Google not only indexes and caches web pages but also takes "snapshots" of other file types, which include PDF, Word documents, Excel spreadsheets, Flash SWF, plain text files, and so on. Except in the case of text and SWF files, the cached version is a conversion to (X)HTML, allowing those without the corresponding viewer application to read the file.

Users can customize the search engine, by setting a default language, using the "SafeSearch" filtering technology and set the number of results shown on each page. Google has been criticized for placing long-term cookies on users' machines to store these preferences, a tactic which also enables them to track a user's search terms and retain the data for more than a year. For any query, up to the first 1000 results can be shown with a maximum of 100 displayed per page.

indexable data

Despite its immense index, there is also a considerable amount of data available in online databases which are accessible by means of queries but not by links. This so-called invisible or deep Web is minimally covered by Google and other search engines. The deep Web contains library catalogs, official legislative documents of governments, phone books, and other content which is dynamically prepared to respond to a query.

Privacy in some countries forbids the showing of some links. For instance in Switzerland every private person can force Google Inc. to delete a link, which contains its name.

Google optimization

Since Google is the most popular search engine, many webmasters have become eager to influence their website's Google rankings. An industry of consultants has arisen to help websites increase their rankings on Google and on other search engines. This field, called search engine optimization, attempts to discern patterns in search engine listings, and then develop a methodology for improving rankings to draw more searchers to their client's sites.

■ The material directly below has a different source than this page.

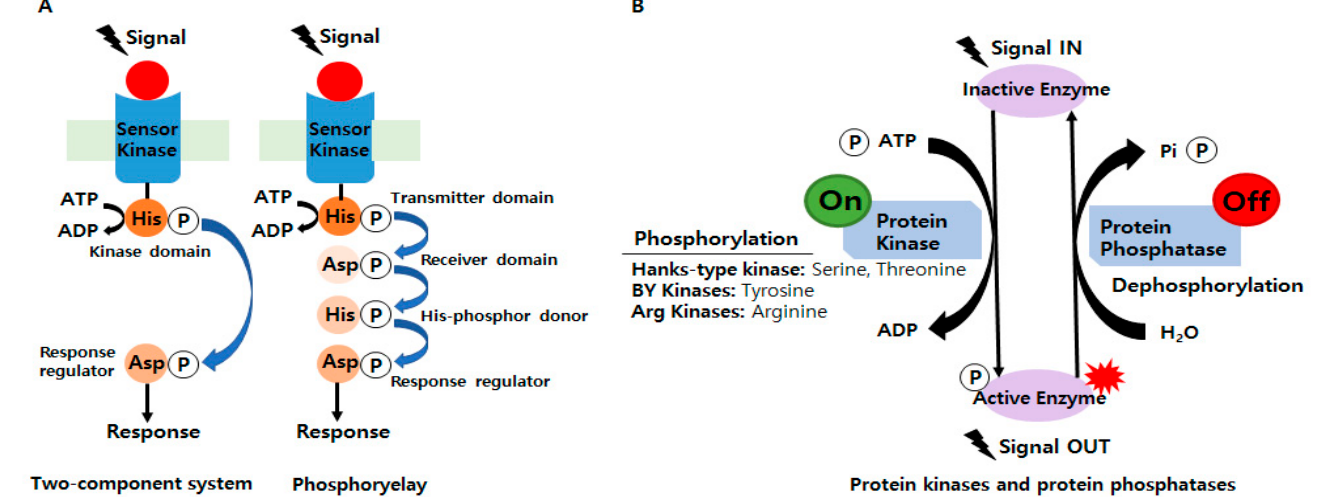
Figure 1. ( A ) Schematics of the prototypical two-component systems (TCSs) and phosphorelay sys- tems in bacteria. ( B ) The overall mechanism of protein phosphorylation regulated by protein kinases and protein phosphatase.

Search engine optimization encompasses both "on page" factors (like body copy, title elements, H1 heading elements and image alt attribute values) and Off Page Optimization factors (like anchor text and PageRank). The general idea is to affect Google's relevance algorithm by incorporating the keywords being targeted in various places "on page", in particular the title element and the body copy (note: the higher up in the page, presumably the better its keyword prominence and thus the ranking). Too many occurrences of the keyword, however, cause the page to look suspect to Google's spam checking algorithms.

Google has published guidelines for website owners who would like to raise their rankings when using legitimate optimization consultants.